Protectionnistes, nous ? Jamais ! L’accusation est dans l’air du temps entre Etats membres de l’Union, alors que le secteur automobile européen affronte des périls économiques qui menacent des milliers d’emploi, si pas la survie de certains de ses fleurons.

Pour prévenir la catastrophe annoncée, plusieurs Etats membres ont élaboré des plans de soutien publics à destination du secteur automobile. La France a débloqué 7,8 milliards d’euros, dont 6 milliards de prêts à taux préférentiels à Peugeot et Renault. L’Italie a débloqué 2 milliards, notamment pour mettre en place une prime à la casse afin de renouveler le parc automobile de la Botte, l’un des plus vétustes d’Europe. Le gouvernement espagnol a de son côté donné son blanc-seing à un ensemble de mesures chiffrées à 4 milliards d’euros (crédits publics pour les achats d’automobile, modernisation des usines, avantages fiscaux pour la recherche ).

Tant à Paris qu’à Rome et Madrid, les autorités ont indiqué que les bénéficiaires de ces aides étaient priés de s’abstenir de délocaliser leur production pour préserver l’emploi sur le territoire national. "Si l’on donne de l’argent aux constructeurs automobiles pour se restructurer, ce n’est pas pour apprendre qu’une nouvelle usine va partir en Tchéquie ou ailleurs", a ainsi déclaré sans ambages le président français.
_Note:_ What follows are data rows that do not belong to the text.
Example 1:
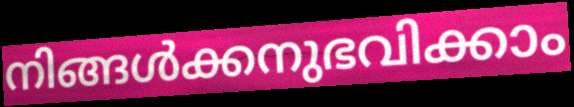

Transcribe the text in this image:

നിങ്ങൾക്കനുഭവിക്കാം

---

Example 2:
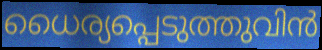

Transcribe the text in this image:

ധൈര്യപ്പെടുത്തുവിൻ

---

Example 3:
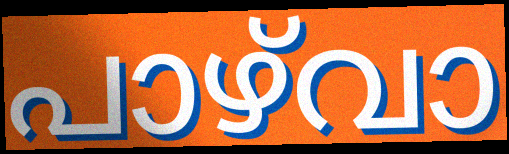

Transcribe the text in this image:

പാഴ്‌വാ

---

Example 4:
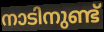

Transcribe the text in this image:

നാടിനുണ്ട്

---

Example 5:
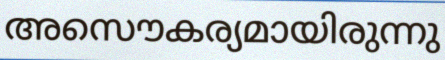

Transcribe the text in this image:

അസൌകര്യമായിരുന്നു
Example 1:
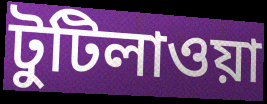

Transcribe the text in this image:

টুটিলাওয়া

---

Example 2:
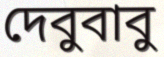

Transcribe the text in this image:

দেবুবাবু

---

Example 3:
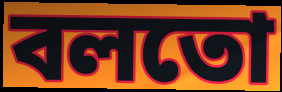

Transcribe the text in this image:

বলতো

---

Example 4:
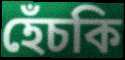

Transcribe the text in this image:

হেঁচকি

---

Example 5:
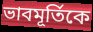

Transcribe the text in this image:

ভাবমূর্তিকে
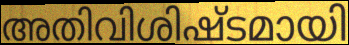
അതിവിശിഷ്ടമായി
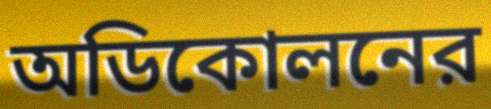
অডিকোলনের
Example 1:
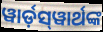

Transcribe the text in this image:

ୱାର୍ଡ଼ସ୍‌ୱାର୍ଥଙ୍କ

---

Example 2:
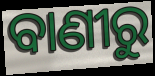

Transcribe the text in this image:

ବାଣୀରୁ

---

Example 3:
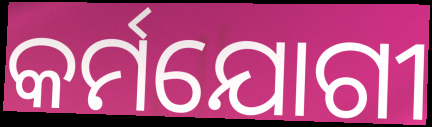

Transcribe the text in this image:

କର୍ମଯୋଗୀ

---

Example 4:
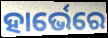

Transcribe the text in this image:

ହାର୍ଭେରେ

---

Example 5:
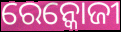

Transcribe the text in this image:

ରେନ୍କୋଜୀ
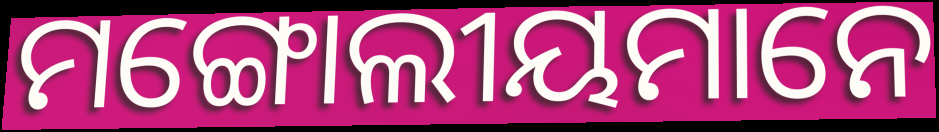
ମଙ୍ଗୋଲୀୟମାନେ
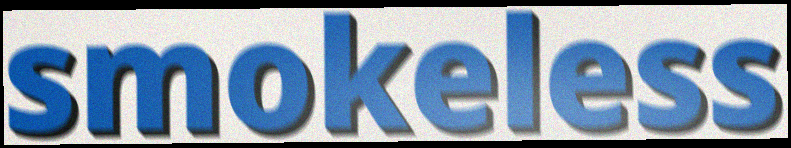
smokeless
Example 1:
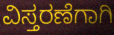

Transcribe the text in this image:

ವಿಸ್ತರಣೆಗಾಗಿ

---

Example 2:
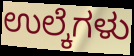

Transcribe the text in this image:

ಉಲ್ಕೆಗಳು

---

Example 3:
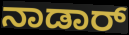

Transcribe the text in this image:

ನಾಡಾರ್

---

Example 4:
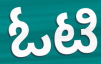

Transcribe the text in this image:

ಓಟಿ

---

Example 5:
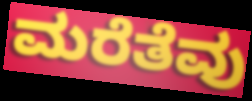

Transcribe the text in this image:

ಮರೆತೆವು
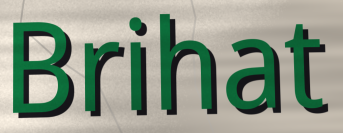
Brihat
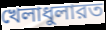
খেলাধুলারত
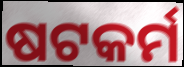
ଷଟକର୍ମ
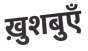
ख़ुशबुएँ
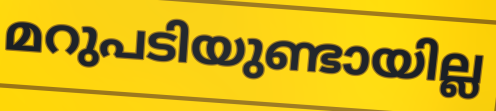
മറുപടിയുണ്ടായില്ല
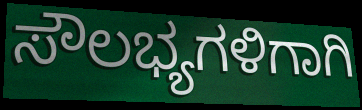
ಸೌಲಭ್ಯಗಳಿಗಾಗಿ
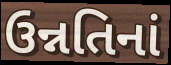
ઉન્નતિનાં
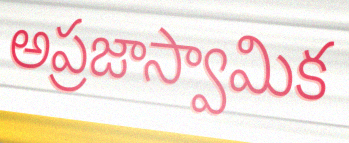
అప్రజాస్వామిక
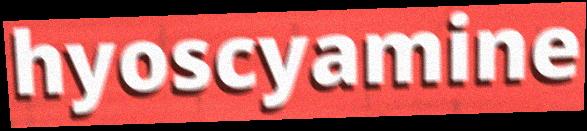
hyoscyamine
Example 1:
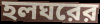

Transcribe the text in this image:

হলঘরের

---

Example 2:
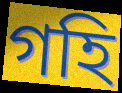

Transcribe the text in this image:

গহি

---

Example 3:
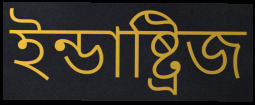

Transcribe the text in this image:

ইন্ডাষ্ট্রিজ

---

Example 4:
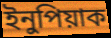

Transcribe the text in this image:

ইনুপিয়াক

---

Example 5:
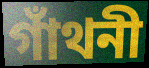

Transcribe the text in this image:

গাঁথনী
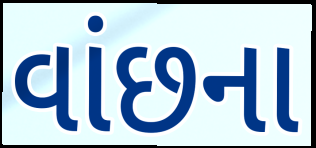
વાંછના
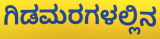
ಗಿಡಮರಗಳಲ್ಲಿನ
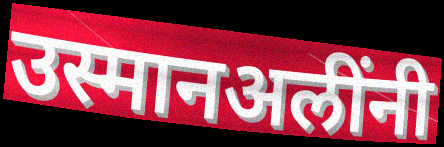
उस्मानअलींनी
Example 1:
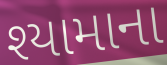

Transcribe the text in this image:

શ્યામાના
Des propos qui ont suscité l’ire du Premier ministre tchèque Mirek Topolanek, par ailleurs président du Conseil de l’UE. Même l’Allemagne - qui lors du récent sommet du G7 avait fait part de "ses inquiétudes sur les menaces protectionnistes en germe", par la voix de son ministre des Finances Peer Steinbrück - est désormais tentée de reprendre les recettes de ses partenaires européens. Alors que plusieurs sites de production d’Opel (filiale du moribond General Motors) sont menacés, le même Steinbrück a déclaré que Berlin pourrait venir en aide au constructeur s’il maintenait ses activités en Allemagne.

"Voler les emplois du voisin"

"Nous n’avons pas du tout de problème si un pays aide son industrie automobile, à condition que ce soit totalement compatible avec les règles sur les aides d’Etat", a déclaré mardi Jonathan Todd, porte-parole de la commissaire à la Concurrence Neelie Kroes. Cette aide peut notamment s’effectuer via un soutien régional, dans le but de promouvoir le développement d’une région désavantagée. Or d’aides régionales, il n’est guère question dans les plans dont la Commission a pris connaissance. Cette dernière se dit "préoccupée" par le plan français, qui semble aller à l’encontre de la liberté d’établissement d’une entreprise, ainsi que par la durée de l’aide, étalée sur 5 ans. La Commission attend toujours que Paris lui présentent des arguments convaincants, tout comme elle attend les explications de Madrid à laquelle elle a adressé un courrier ce mardi. Et si l’exécutif européen, garant du respect des traités, devait constater une entorse aux règles de concurrence et d’aides d’Etat, il pourrait exiger des entreprises concernées qu’elles remboursent les aides improprement attribuées.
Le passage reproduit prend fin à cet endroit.